Children may be vaccinated against type 1 diabetes in a few years
Type 1 diabetes may be triggered by viruses according to researchers at the University of Oslo. If their findings are supported by further research, this could lead to new ways of preventing diabetes, such as vaccination.
Type 1 diabetes causes the body to stop producing insulin. Those diagnosed must pump or inject insulin into the body every day for the rest of their lives.
An increasing number of Norwegian children develop type 1 diabetes. Norway is in fact at the top of the lists, together with other Nordic countries, when it comes to prevalence of type 1 diabetes among children in the world.
According to Apollon, the University of Oslo’s research magazine, there is a possibility that in a few years children might be able to be vaccinated against type 1 diabetes.
The body attacks itself
Type 1 diabetes is an autoimmune disease which causes the body to attack the insulin-producing cells in the pancreas. There is currently no prevention nor cure.
But why does the body attack its own cells?
Several genes predispose to type 1 diabetes.
However, environmental factors are also important to consider. Moving from areas with low incidence of diabetes to places with a high incidence increases the risk of developing the disease.
“Researchers have long suspected that viruses can trigger type 1 diabetes,” senior professor Knut Dahl-Jørgensen tells Apollon.
Dahl-Jørgensen is also chief physician at the Department of Children and Adolescents at Oslo University Hospital and has conducted several studies to support this theory.
Intestinal virus could be the culprit
Ten years ago, Dahl-Jørgensen and his colleagues extracted tissue samples from the pancreas of young adults with newly diagnosed type 1 diabetes.
In all of these patients, they found a type of enterovirus, CVB virus, that is normally found in the airways and intestines, but which does not belong in the pancreas. Such viruses cause both colds and communicable diseases.
The researchers couldn't extract tissue samples from completely healthy people, so the control group was made up of donor-pancreases from people without diabetes. The researchers found enterovirus in only ten per cent of these.
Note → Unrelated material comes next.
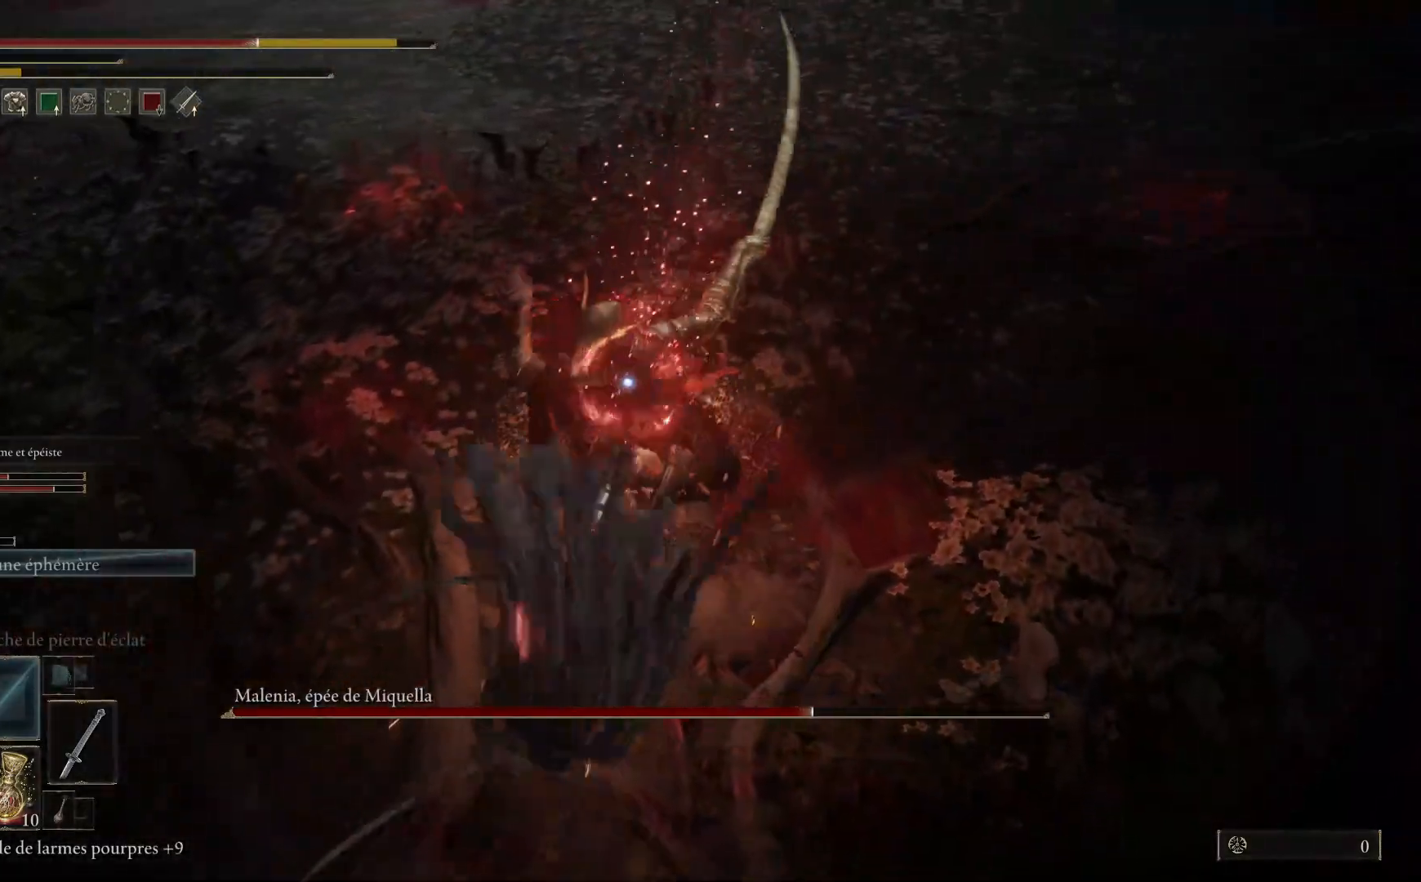
{"buttons": [], "left_stick": "down", "right_stick": "center", "events": [[17, "B", "down"], [117, "B", "up"], [350, "B", "down"], [500, "B", "up"]]}
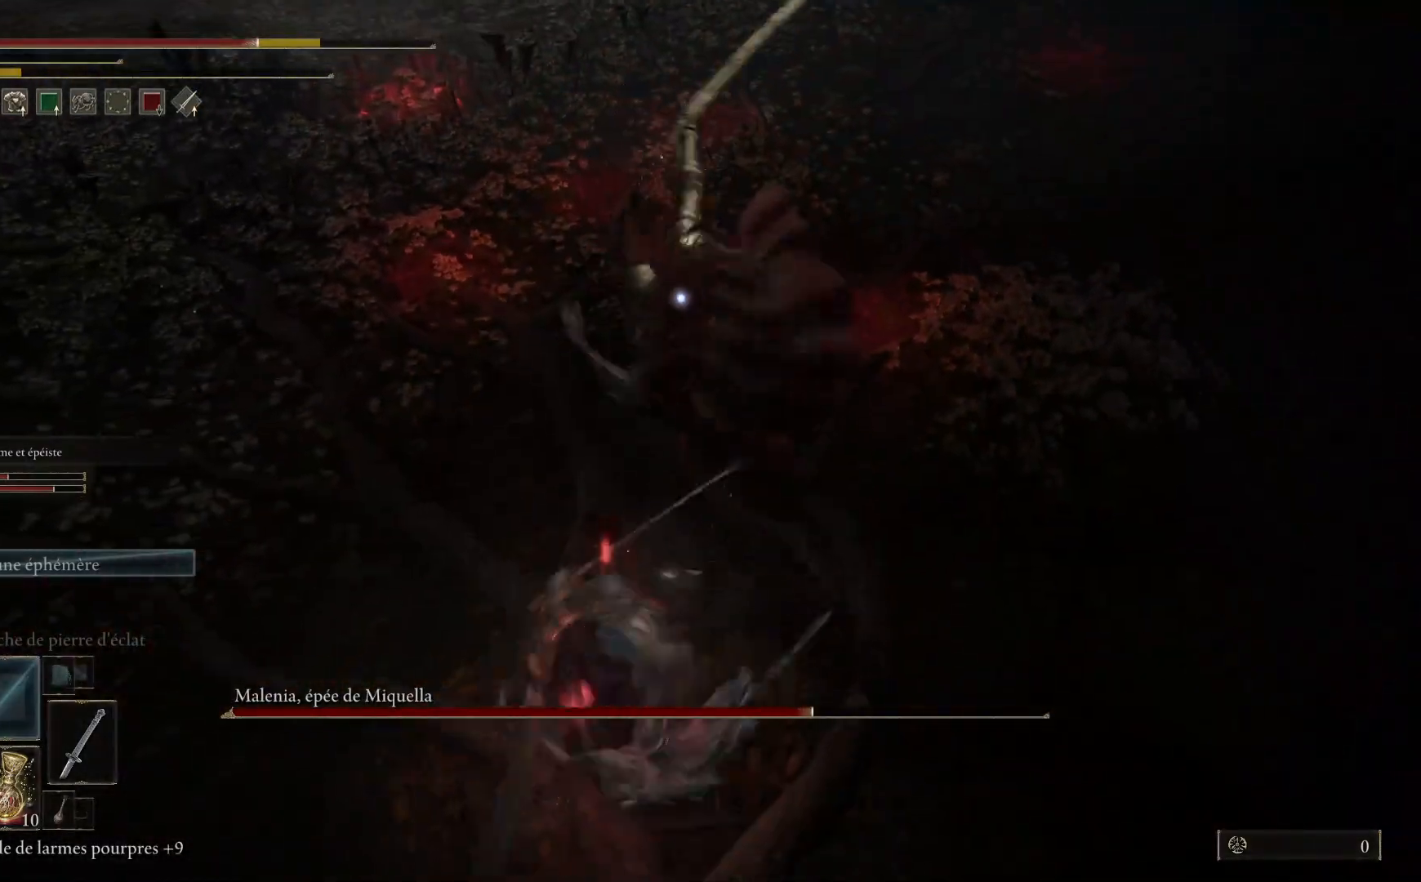
{"buttons": [], "left_stick": "down", "right_stick": "center", "events": []}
The researchers believe that genetic conditions in some people cause the immune system to overreact to the enteroviruses.
- READ more about this research in a 2014-article from the University of Oslo: Virus a possible cause of type 1 diabetes
Chronic infection
In some people, the enterovirus causes a weak but chronic infection, which causes the body to destroy the insulin-producing cells in the pancreas where the viruses reside.
The next step was to see if antiviral drugs could slow the disease before all insulin-producing cells are destroyed.
Two years ago, the researchers started a clinical trial in Norway and Denmark, involving almost a hundred children between the ages of six and fifteen.
These children have recently developed diabetes and still have some insulin production left.
Half receive antivirus medication, while the rest are given a placebo.
The results are not yet clear.
“If the medicine is shown to work, we have met all the criteria to claim type 1 diabetes is caused by a viral infection,” Dahl-Jørgensen tells Apollon.
Next step: vaccine
Work to develop vaccines against these viruses is in full swing. The Norwegian researchers are collaborating with researchers in Finland - another country with a very high prevalence of type 1 diabetes among children.
The enterovirus is similar to the poliovirus, against which we have an effective vaccine.
The first clinical trials of a Finnish enterovirus vaccine will probably take place this year.
Now researchers are excited about whether a vaccine will stop the destruction of insulin-producing cells.
A vaccine against type 1 diabetes could become a natural part of the Norwegian childhood immunisation programme.
If a vaccine works, this can be good news for other autoimmune diseases as well.
Vaccines against cancer-causing viruses
Sciencenorway.no has asked the Norwegian Institute of Public Health if the development of a vaccine against type 1 diabetes is a realistic scenario.
“We know that viruses can cause cancer, and two such vaccines are already in the childhood immunisation program,” chief physician Are Stuwitz Berg answers in an e-mail.
These include a vaccine against hepatitis B, which can cause liver cancer, and a vaccine against HPV, which can cause cervical cancer, cancer around the anus and external genitalia, as well as mouth and throat.
It is important that research is done on whether viruses can be among the causes of diseases other than infections, he believes.
Such discoveries could then lead to new ways of prevention, such as vaccination, he confirms.
“There is still a lot of research left to be done, but it will be exciting to see if future vaccination will be able to help reduce the incidence of diabetes,” Berg writes.